Problem to work on: A line below contains "index dip: (154, 132)", and a later one contains "thumb cmc: (380, 471)". Repeat both, with every line between them, exactly.

Record excerpts section start

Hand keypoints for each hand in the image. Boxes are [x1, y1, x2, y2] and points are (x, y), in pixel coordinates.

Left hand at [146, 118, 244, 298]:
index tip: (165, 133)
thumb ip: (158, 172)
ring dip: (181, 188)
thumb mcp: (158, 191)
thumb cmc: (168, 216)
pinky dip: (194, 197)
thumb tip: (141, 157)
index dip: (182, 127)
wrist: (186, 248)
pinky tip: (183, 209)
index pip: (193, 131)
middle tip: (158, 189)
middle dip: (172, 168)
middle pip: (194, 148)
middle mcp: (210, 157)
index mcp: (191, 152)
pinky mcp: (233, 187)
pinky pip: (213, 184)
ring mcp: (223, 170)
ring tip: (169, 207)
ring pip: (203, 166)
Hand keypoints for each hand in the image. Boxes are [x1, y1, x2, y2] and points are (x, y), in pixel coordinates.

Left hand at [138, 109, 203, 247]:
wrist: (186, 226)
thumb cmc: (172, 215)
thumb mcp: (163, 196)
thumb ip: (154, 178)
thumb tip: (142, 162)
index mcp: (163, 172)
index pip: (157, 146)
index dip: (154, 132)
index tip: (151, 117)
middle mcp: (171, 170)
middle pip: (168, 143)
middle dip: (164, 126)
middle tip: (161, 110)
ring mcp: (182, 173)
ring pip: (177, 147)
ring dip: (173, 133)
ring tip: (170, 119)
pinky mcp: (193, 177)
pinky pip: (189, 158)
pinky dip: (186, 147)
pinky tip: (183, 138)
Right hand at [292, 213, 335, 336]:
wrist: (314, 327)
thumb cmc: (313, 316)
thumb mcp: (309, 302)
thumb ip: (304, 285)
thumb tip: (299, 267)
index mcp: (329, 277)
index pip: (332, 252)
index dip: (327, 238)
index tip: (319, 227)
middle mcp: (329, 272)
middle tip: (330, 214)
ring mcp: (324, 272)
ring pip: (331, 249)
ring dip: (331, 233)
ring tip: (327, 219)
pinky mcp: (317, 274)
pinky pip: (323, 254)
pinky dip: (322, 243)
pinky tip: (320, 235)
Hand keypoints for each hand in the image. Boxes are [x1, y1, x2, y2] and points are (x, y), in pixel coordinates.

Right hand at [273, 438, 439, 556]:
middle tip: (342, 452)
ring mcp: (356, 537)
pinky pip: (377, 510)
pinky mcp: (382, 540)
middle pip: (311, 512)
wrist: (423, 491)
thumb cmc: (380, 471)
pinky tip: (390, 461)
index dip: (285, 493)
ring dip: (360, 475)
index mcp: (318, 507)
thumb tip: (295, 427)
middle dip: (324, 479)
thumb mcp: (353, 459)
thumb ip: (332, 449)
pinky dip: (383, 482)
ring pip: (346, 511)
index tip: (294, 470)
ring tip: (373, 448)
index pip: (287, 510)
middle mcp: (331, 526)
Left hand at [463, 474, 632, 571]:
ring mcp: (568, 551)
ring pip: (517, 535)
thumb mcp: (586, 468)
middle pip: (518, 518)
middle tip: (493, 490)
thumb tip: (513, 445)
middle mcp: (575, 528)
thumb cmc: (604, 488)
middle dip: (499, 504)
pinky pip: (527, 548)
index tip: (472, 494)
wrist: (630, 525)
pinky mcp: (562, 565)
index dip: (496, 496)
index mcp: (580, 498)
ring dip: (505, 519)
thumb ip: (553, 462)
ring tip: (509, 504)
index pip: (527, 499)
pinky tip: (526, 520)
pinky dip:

Record excerpts section end

Expected output:
index dip: (154, 132)
index tip: (151, 117)
middle mcp: (171, 170)
middle pip: (168, 143)
middle dip: (164, 126)
middle tip: (161, 110)
ring mcp: (182, 173)
ring pip: (177, 147)
ring dip: (173, 133)
ring tip: (170, 119)
pinky mcp: (193, 177)
pinky pip: (189, 158)
pinky dip: (186, 147)
pinky tip: (183, 138)
Right hand at [292, 213, 335, 336]:
wrist: (314, 327)
thumb cmc: (313, 316)
thumb mcp: (309, 302)
thumb ip: (304, 285)
thumb tip: (299, 267)
index mcp: (329, 277)
index pip: (332, 252)
index dip: (327, 238)
index tip: (319, 227)
middle mcp: (329, 272)
middle tip: (330, 214)
ring mcp: (324, 272)
ring pip: (331, 249)
ring dip: (331, 233)
ring tip: (327, 219)
pinky mcp: (317, 274)
pinky pip: (323, 254)
pinky dip: (322, 243)
pinky tip: (320, 235)
Hand keypoints for each hand in the image. Boxes are [x1, y1, x2, y2] and points are (x, y), in pixel coordinates.

Right hand at [273, 438, 439, 556]:
middle tip: (342, 452)
ring mcp: (356, 537)
pinky pip: (377, 510)
pinky mcp: (382, 540)
middle pip: (311, 512)
wrist: (423, 491)
thumb cmc: (380, 471)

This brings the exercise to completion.